## Prompt
From the material below, copy each line that holds the word "source".

## Dataset records
▽
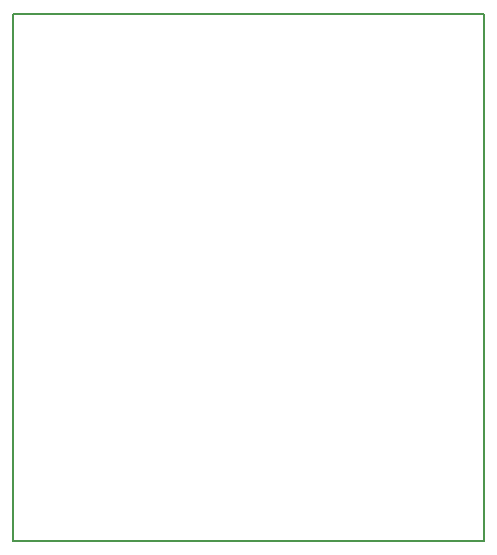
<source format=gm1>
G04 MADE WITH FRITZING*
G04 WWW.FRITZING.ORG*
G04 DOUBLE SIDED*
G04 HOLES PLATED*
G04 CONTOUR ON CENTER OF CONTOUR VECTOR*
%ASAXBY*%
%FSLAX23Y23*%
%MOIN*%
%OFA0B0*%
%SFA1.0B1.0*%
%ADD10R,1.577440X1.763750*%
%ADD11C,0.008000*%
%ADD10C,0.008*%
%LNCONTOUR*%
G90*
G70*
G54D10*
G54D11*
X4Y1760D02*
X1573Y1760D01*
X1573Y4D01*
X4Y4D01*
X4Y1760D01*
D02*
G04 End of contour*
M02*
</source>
△
▽
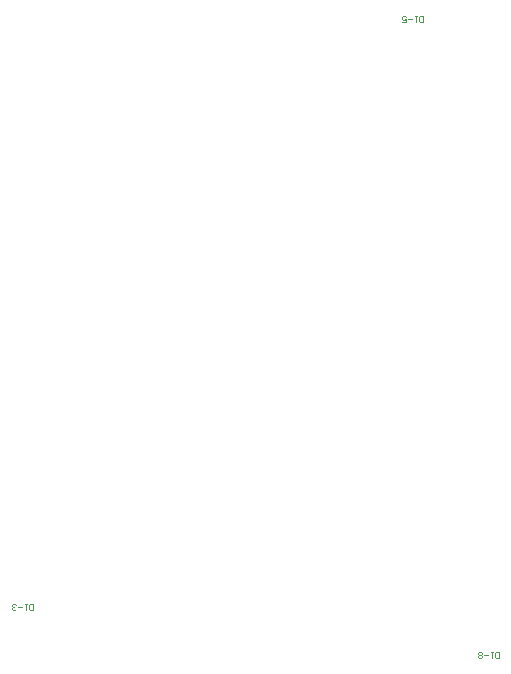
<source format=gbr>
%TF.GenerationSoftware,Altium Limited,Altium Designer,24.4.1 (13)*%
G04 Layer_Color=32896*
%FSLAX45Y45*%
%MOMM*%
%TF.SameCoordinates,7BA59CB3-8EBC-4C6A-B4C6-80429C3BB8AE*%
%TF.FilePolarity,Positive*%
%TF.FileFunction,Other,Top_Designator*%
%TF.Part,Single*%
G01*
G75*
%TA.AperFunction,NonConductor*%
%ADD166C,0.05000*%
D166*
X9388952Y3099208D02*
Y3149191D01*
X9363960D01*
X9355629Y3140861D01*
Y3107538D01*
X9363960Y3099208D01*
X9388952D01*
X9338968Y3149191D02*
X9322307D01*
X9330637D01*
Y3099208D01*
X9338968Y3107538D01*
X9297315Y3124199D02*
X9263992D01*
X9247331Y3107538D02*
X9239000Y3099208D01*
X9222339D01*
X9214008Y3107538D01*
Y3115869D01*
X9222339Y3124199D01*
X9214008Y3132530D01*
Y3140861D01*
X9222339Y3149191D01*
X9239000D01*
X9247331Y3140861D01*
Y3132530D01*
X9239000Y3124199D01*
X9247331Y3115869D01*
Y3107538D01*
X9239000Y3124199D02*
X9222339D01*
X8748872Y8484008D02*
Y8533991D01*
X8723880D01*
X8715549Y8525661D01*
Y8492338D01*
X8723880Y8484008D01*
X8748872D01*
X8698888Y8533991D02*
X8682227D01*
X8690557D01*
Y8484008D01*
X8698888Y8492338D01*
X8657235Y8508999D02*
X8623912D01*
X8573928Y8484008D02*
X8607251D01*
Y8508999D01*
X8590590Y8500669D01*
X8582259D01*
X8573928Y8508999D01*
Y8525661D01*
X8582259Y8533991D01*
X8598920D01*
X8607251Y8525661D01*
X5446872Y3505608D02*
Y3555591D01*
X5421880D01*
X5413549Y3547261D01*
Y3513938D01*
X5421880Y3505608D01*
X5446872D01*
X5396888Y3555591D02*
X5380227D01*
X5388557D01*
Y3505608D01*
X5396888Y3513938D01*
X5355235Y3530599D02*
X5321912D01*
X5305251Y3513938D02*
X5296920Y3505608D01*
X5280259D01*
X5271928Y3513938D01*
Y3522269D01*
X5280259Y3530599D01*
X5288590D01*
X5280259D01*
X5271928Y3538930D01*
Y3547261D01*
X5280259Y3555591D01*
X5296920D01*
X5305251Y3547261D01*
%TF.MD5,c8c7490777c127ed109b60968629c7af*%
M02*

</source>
△
## Your solution
<source format=gm1>
</source>
<source format=gbr>
</source>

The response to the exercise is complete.